Это не воспоминание детства, более или менее неточное и неясное. Какой она была, такой она и осталась. На улице Шампионне, где она занимается хозяйством, мне никогда не случалось застать ее в халате, и она не вышла бы купить котлетку на углу своей улицы, не надев шляпу и перчатки.

Есть в ней еще что-то — это, наверное, не изменилось, и я не способен точно определить, что именно, но из-за этого мне не пришло бы в голову задавать ей некоторые вопросы.
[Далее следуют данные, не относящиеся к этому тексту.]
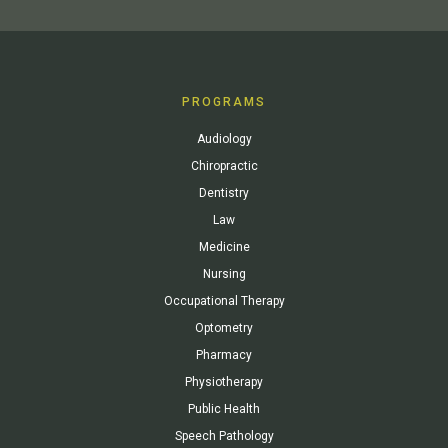
PROGRAMS
Audiology
Chiropractic
Dentistry
Law
Medicine
Nursing
Occupational Therapy
Optometry
Pharmacy
Physiotherapy
Public Health
Speech Pathology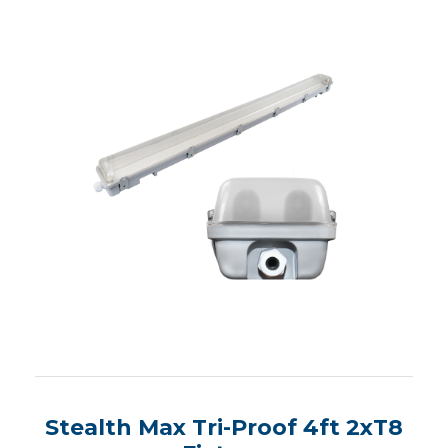
Stealth Max Tri-Proof 4ft 2xT8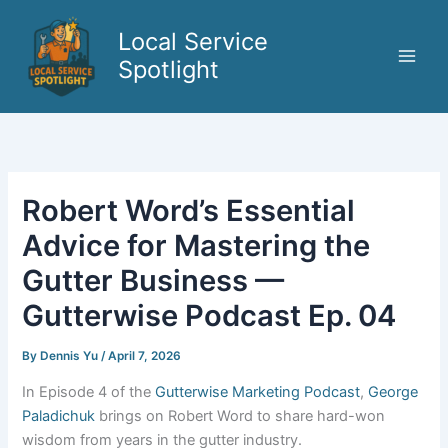
Skip
to
Local Service
content
Spotlight
Robert Word’s Essential
Advice for Mastering the
Gutter Business —
Gutterwise Podcast Ep. 04
By
Dennis Yu
/
April 7, 2026
In Episode 4 of the
Gutterwise Marketing Podcast
,
George
Paladichuk
brings on Robert Word to share hard-won
wisdom from years in the gutter industry.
И это объясняет мне, почему отец молчал во время еды. Напрасно я старался: я не могу вспомнить никакого настоящего разговора за столом. Иногда отец задавал вопросы работнику, а мать как будто их не слышала.

Почему, уже когда я был женат, отцом семейства, я не пропустил ни одного дня, кроме отпуска, чтобы не заехать на улицу Шампионне? А ведь эти визиты не доставляют мне никакого удовольствия; и я уверен, что моя мать тоже не очень им рада. И все-таки ни я, ни она ни за что бы от них не отказались.

Мой отец так же неловко чувствовал себя за семейным столом, как я в квартире на Монмартре.

А в то воскресенье он чувствовал себя более чем неловко. Он был несчастен, унижен. Он стеснялся своего большого тела, своих тяжелых плеч и даже своей физической силы, огромной, как у животного.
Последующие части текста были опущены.